The FCC Office of Engineering and Technology signed off on Altice USA plans for a variety of both indoor and outdoor wireless citizens broadband radio service product trials in the 3.5 GHz band in anticipation of a planned mobile service to rollout in 2019. In applications for special temporary authority, approved last month, last week and Tuesday (see here, here and here), Altice said it plans testing for six months in the 3650-3700 MHz band in two sections of Long Island, New York, and in the 3550-3700 MHz band in Arkansas. CEO Dexter Goei, in an earnings call with analysts this month, said the CBRS testing "may be a good complementary capacity" to its own WiFi network and MVNO partner Sprint's network, as Altice remains on track to launch a mobile service in 2019. The company didn't comment Tuesday.
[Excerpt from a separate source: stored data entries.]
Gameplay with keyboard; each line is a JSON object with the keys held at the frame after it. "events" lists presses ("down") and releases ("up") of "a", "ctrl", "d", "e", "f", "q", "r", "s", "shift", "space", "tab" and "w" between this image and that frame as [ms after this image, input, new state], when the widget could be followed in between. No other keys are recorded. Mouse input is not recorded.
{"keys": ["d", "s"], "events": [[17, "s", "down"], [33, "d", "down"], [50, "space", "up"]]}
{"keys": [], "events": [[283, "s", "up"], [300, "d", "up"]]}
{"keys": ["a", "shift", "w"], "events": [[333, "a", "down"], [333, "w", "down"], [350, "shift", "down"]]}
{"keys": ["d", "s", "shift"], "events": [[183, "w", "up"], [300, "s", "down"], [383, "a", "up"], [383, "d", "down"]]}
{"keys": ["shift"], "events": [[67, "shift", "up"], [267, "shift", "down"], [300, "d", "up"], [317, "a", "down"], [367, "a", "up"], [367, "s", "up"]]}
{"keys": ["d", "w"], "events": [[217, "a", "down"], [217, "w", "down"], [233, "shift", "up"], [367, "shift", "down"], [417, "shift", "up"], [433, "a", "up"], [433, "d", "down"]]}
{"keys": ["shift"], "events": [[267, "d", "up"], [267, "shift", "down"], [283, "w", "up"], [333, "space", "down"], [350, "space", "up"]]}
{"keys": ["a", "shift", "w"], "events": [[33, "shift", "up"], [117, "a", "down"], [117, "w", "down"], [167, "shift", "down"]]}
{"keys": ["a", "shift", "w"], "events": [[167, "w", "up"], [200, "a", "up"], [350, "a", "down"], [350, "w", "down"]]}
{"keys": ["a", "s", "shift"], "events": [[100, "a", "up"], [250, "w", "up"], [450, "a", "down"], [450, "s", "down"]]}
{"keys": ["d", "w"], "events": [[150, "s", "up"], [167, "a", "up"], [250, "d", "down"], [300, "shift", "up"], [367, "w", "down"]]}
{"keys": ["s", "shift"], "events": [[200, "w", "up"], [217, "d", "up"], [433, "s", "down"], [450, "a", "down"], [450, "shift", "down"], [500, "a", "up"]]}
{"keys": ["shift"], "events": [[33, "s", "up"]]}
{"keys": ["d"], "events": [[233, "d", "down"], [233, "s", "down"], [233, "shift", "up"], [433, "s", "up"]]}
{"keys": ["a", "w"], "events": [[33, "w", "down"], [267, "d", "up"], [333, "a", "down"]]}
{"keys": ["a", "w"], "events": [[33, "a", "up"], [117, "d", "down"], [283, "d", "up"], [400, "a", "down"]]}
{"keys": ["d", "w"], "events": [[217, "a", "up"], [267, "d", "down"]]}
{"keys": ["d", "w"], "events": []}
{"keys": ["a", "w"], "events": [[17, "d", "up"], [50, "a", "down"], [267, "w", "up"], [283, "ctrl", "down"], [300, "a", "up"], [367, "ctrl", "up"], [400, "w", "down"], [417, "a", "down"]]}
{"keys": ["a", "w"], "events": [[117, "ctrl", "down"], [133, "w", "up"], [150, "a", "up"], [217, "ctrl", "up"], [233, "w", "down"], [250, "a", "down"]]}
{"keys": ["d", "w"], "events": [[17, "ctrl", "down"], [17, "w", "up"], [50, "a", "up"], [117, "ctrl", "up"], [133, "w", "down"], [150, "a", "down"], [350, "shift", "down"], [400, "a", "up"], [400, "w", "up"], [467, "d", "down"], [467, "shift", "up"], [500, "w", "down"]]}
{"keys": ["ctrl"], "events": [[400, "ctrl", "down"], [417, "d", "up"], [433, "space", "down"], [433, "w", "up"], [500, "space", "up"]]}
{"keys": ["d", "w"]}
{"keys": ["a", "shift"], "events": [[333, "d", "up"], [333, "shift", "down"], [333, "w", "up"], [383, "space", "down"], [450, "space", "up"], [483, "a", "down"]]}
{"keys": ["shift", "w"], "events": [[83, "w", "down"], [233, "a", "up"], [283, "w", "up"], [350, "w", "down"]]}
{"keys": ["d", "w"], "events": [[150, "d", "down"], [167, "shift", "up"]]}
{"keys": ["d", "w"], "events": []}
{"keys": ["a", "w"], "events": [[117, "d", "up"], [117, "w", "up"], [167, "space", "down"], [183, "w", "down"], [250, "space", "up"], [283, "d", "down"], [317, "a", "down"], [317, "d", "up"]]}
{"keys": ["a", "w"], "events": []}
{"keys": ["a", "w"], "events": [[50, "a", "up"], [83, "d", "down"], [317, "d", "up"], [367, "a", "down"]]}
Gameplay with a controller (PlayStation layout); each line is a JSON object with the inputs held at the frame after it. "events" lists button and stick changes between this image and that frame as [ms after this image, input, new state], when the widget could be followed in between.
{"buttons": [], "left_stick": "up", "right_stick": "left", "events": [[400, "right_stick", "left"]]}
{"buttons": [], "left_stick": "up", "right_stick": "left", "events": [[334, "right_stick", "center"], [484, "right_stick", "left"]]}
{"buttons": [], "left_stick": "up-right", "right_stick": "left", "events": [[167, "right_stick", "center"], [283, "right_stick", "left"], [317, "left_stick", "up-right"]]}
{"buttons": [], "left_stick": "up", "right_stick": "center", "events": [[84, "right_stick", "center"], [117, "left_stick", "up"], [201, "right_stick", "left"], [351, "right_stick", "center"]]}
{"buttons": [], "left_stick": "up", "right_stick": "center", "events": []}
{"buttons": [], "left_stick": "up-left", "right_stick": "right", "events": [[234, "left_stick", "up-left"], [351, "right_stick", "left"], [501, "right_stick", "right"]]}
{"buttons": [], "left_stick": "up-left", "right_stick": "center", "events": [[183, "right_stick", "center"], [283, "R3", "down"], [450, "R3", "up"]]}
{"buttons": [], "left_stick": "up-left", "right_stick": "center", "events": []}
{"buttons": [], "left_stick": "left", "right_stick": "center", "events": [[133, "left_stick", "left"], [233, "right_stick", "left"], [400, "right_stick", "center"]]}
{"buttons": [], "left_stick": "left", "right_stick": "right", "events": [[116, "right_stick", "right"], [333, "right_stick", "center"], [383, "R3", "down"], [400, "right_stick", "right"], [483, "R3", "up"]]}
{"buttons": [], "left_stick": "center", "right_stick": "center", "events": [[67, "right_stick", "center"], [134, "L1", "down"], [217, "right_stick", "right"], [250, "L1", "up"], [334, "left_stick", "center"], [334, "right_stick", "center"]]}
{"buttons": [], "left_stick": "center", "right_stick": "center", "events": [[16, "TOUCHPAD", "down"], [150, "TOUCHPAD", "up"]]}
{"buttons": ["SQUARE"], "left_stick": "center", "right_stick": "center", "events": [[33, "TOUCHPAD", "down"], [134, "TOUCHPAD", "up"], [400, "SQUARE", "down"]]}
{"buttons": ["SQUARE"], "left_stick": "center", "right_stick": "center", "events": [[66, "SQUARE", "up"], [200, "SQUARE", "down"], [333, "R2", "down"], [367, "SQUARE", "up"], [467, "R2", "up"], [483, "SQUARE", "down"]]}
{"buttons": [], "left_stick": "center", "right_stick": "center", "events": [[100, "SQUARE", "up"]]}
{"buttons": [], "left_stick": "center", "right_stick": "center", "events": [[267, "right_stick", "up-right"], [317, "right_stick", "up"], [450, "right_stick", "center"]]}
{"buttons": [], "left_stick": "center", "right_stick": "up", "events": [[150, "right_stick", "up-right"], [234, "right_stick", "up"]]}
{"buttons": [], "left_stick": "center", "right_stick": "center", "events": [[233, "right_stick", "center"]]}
Cable and leased programming access interests remain at odds and with very different views of the video distribution market, according to FCC docket 07-42 reply comments that were due Monday in response to a Further NPRM on a leased access rules update that includes rescinding a 2008 order that never took effect (see Notebook section 1806070021). None of the reasons Congress mandated a set-aside of channels for leasing by programmers unable otherwise to secure a spot on a cable system’s channel lineup still exist 34 years later, NCTA said, saying leased access advocates are ignoring "seismic shifts." It opposed any new leased access rules and said the agency should eliminate requirements on cable system operators. The American Cable Association backs NCTA's call for revisiting the rules on part-time leased access programming and said the FCC should vacate altogether the 2008 leased access order. Charter Communicators also opposed additional leased access requirements. Leased Access Programmers Association (LAPA) President Charlie Stogner said there's no good reason not to institute the 2008 order and said cable arguments about the difficulty dealing with part-time leased access run contrary to the fact, and ad inserts pose the same challenges. LAPA Vice President Duane Polich said the issues that spawned the 2008 order "remain true today," with barriers thrown up by cable operators the reason leased access use by video programmers dwindled. He said despite cable arguments alternative distribution routes are available to such programmers, "the internet is not cable" given the robustness and viewing ease of cable. Citing changed competitive dynamics, the George Mason University Technology Policy Program said the leased access rules "are likely no longer constitutional" because cable no longer has "bottleneck monopoly power" over TV content.